Here’s how Merriam-Webster defines “insurrection“:
in·sur·rec·tion | \ ˌin(t)-sə-ˈrek-shən
an act or instance of revolting against civil authority or an established government
Now, compare those words to the powers given to the President by the 1807 Insurrection Act, as modified in 2006:
(1) The President may employ the armed forces, including the National Guard in Federal service, to–
(A) restore public order and enforce the laws of the United States when, as a result of a natural disaster, epidemic, or other serious public health emergency, terrorist attack or incident, or other condition in any State or possession of the United States, the President determines that–
(i) domestic violence has occurred to such an extent that the constituted authorities of the State or possession are incapable of maintaining public order; and
(ii) such violence results in a condition described in paragraph (2); or
(B) suppress, in a State, any insurrection, domestic violence, unlawful combination, or conspiracy if such insurrection, violation, combination, or conspiracy results in a condition described in paragraph (2).

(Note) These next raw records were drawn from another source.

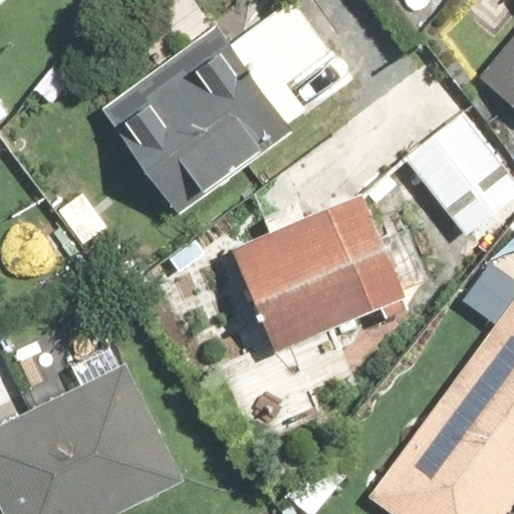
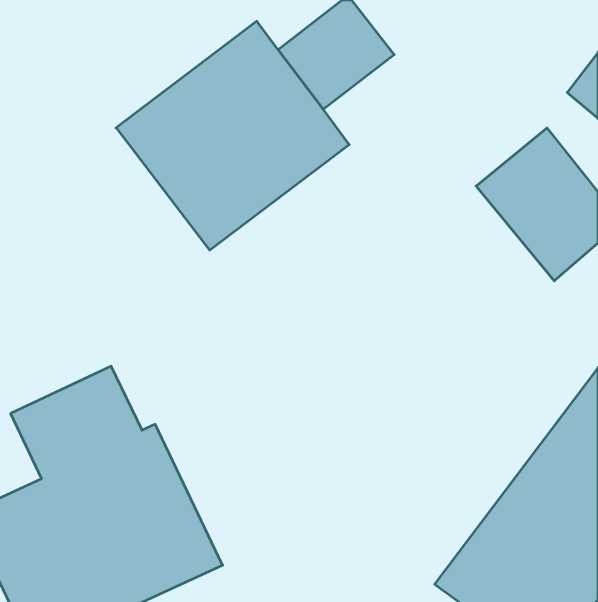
building: [231,194,411,355] -> none

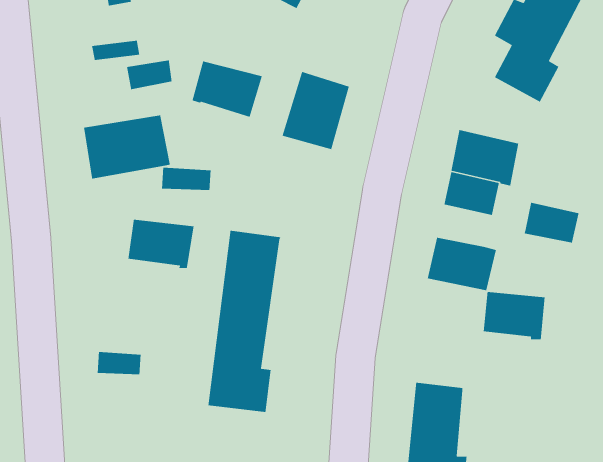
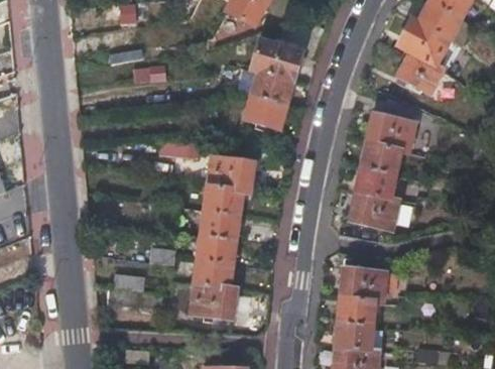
building: [191,60,263,118] -> [251,41,302,83]
building: [83,114,171,179] -> none
building: [524,202,579,244] -> [356,168,396,199]
building: [127,219,195,269] -> [207,157,255,194]
building: [483,291,546,340] -> [341,267,386,302]

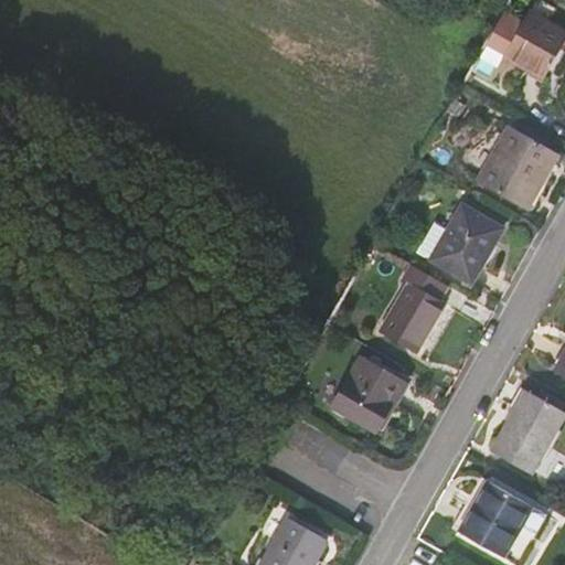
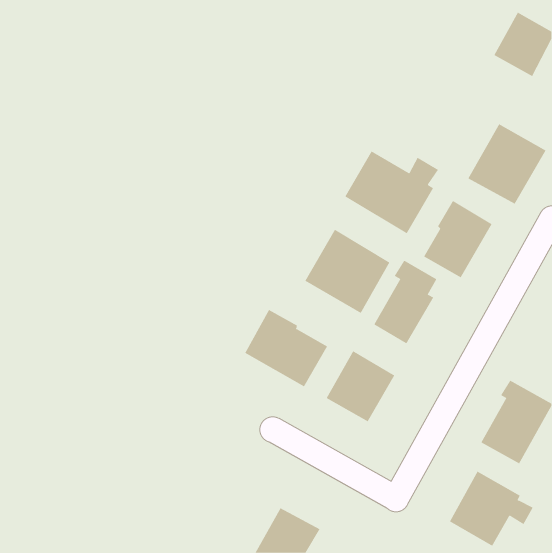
building: none -> [345,151,439,234]
building: none -> [305,229,390,314]
building: none -> [244,309,328,387]

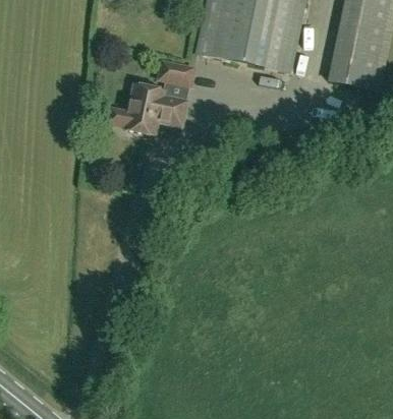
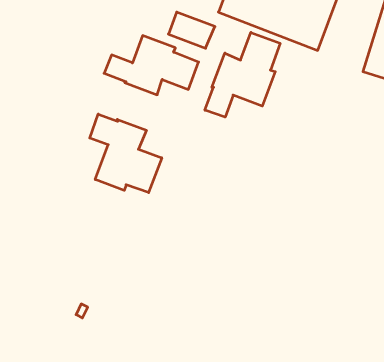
building: none -> [205,32,280,117]
building: none -> [90,114,162,193]

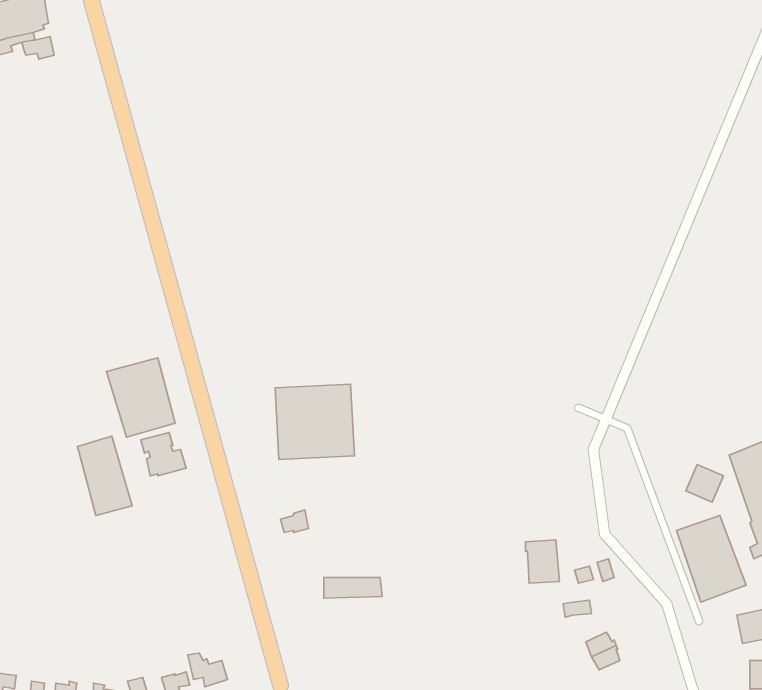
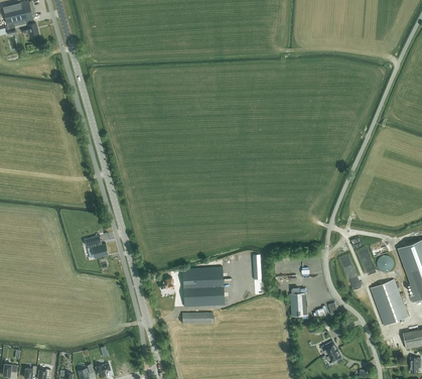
building: [107,358,175,437] -> none
building: [275,384,354,460] -> [182,266,225,306]
building: [78,436,132,516] -> none

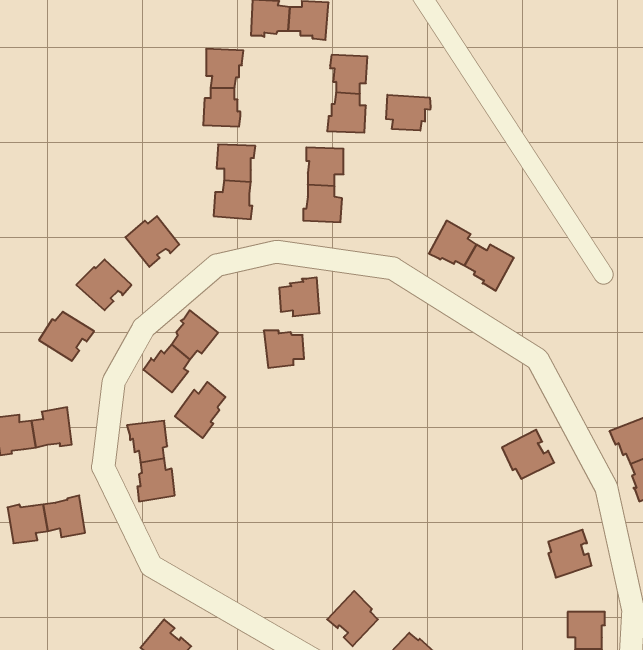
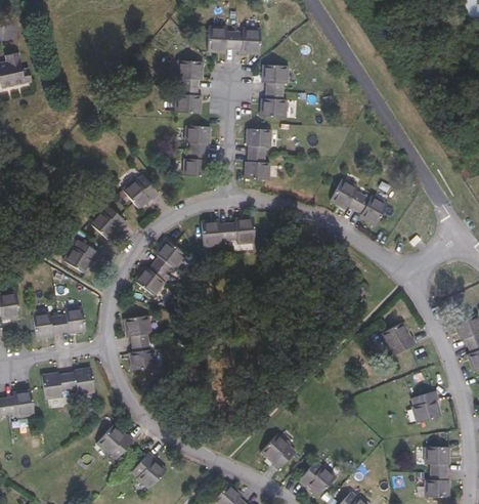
building: [386,95,430,131] -> none
building: [264,331,304,368] -> [201,221,228,247]
building: [175,382,225,438] -> none
building: none -> [96,424,133,459]

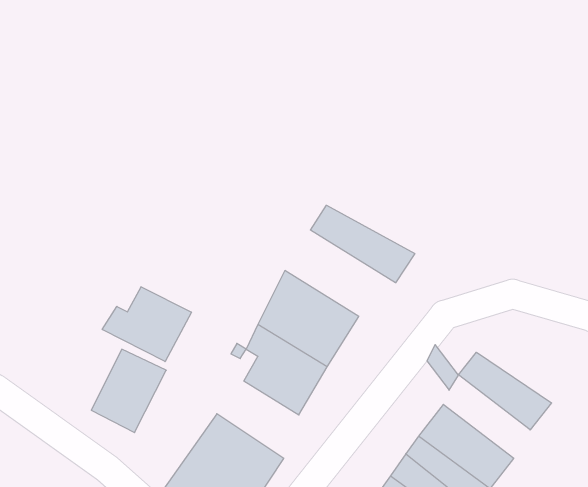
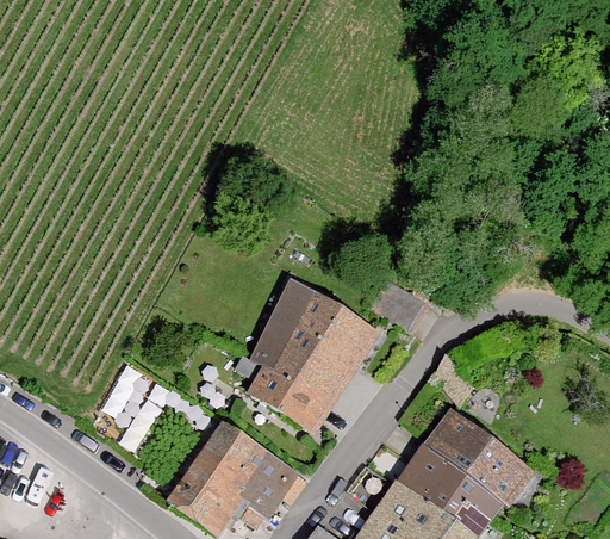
building: [310,205,415,283] -> none
building: [102,287,191,362] -> none
building: [458,352,552,430] -> none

(2) A condition described in this paragraph is a condition that–
(A) so hinders the execution of the laws of a State or possession, as applicable, and of the United States within that State or possession, that any part or class of its people is deprived of a right, privilege, immunity, or protection named in the Constitution and secured by law, and the constituted authorities of that State or possession are unable, fail, or refuse to protect that right, privilege, or immunity, or to give that protection; or
(B) opposes or obstructs the execution of the laws of the United States or impedes the course of justice under those laws.
And before you bring up Posse Comitatus, that Act specifically states “…except in cases and under circumstances expressly authorized by the Constitution or Act of Congress…” This means that suppression of domestic insurrection is specifically exempted, as an Act of Congress – the Insurrection Act – allows the use of the military.

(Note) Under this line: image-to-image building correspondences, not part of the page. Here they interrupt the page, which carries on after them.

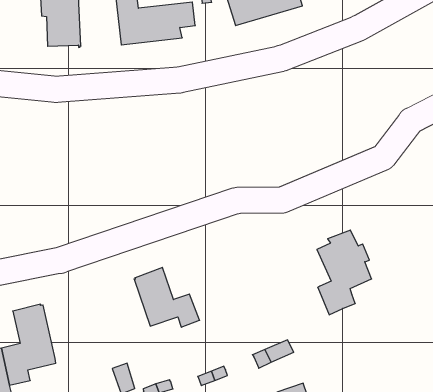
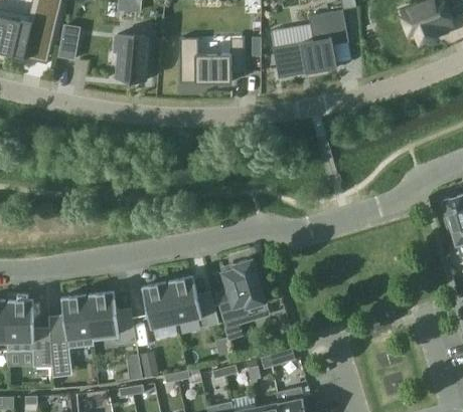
building: [317,230,372,315] -> [218,258,265,328]
building: none -> [141,280,176,328]
building: none -> [88,290,136,343]

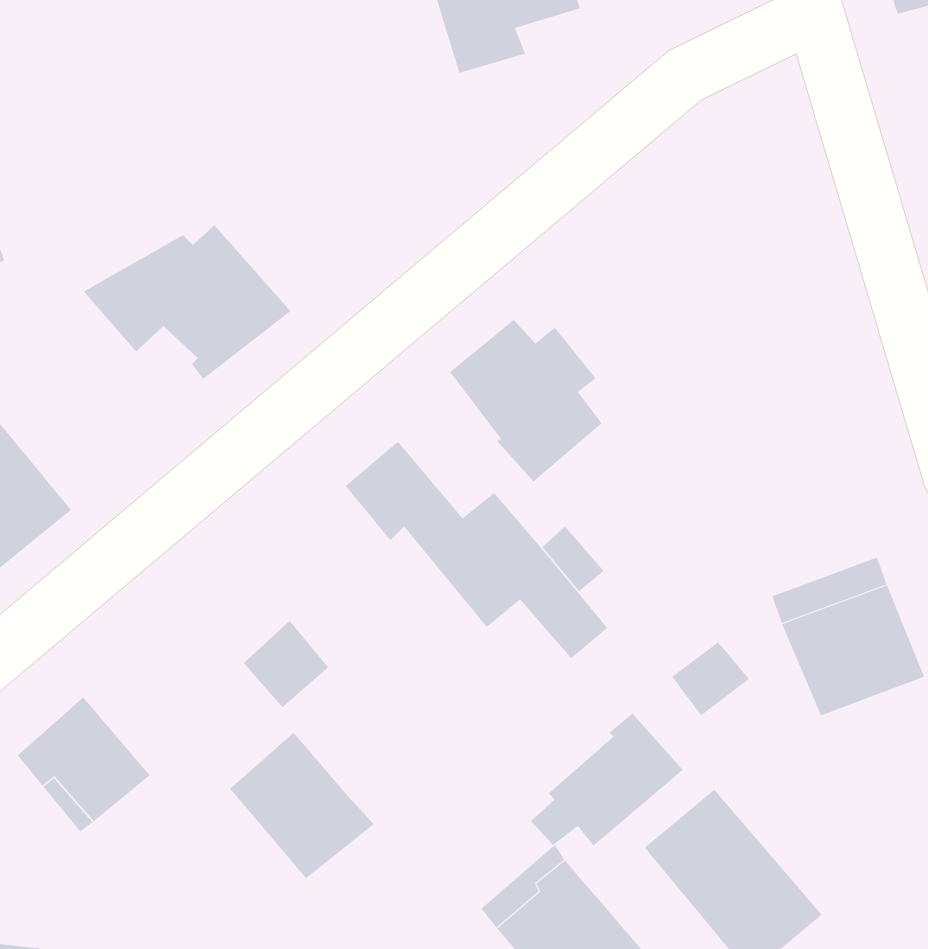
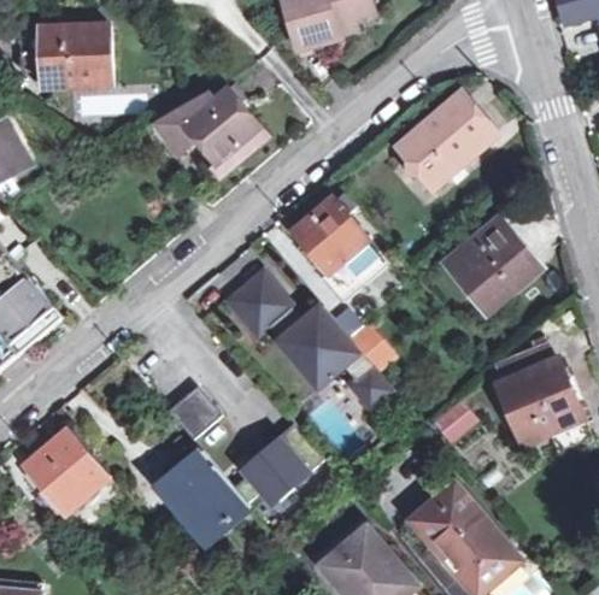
building: none -> [34,23,108,89]
building: none -> [399,92,498,189]
building: [83,225,291,380] -> [142,83,270,178]
building: none -> [451,224,535,310]
building: [530,713,683,847] -> [233,429,327,511]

Now, I’m not generally in favor of government, at any level, using force unless met first by force. But dip me in shit if the events of the last few days ain’t been different. There is an organized, armed, destructive rebellion going on, against civil authority, funded and supported by unknown parties (as evidence, see pallets of bricks delivered in advance to riot locations) and enormously, wantonly destructive of property both public and private.
If the President won’t authorize the use of soldiers and Marines to quell the burning, rioting and looting, then the only recourse is for private citizens to arm themselves in response, and to use deadly force themselves in defense of the life, limb and property of themselves and their neighbors.
Senator candidate Tom Cotton yesterday tweeted: “If local law enforcement is overwhelmed and needs backup, let’s see how tough these Antifa terrorists are when they’re facing off with the 101st Airborne Division.” That’s one option. Civil war may be the other – and you all know I’m no wild-eyed conspiracy theorist predicting a second civil war over the normal acts of an increasingly-overbearing government. But this is something else; this is the utter breakdown of the rule of law in several major cities, coordinated, funded, organized and supported deliberately by parties unknown.
We have two choices. So, Mr. President – which will you have?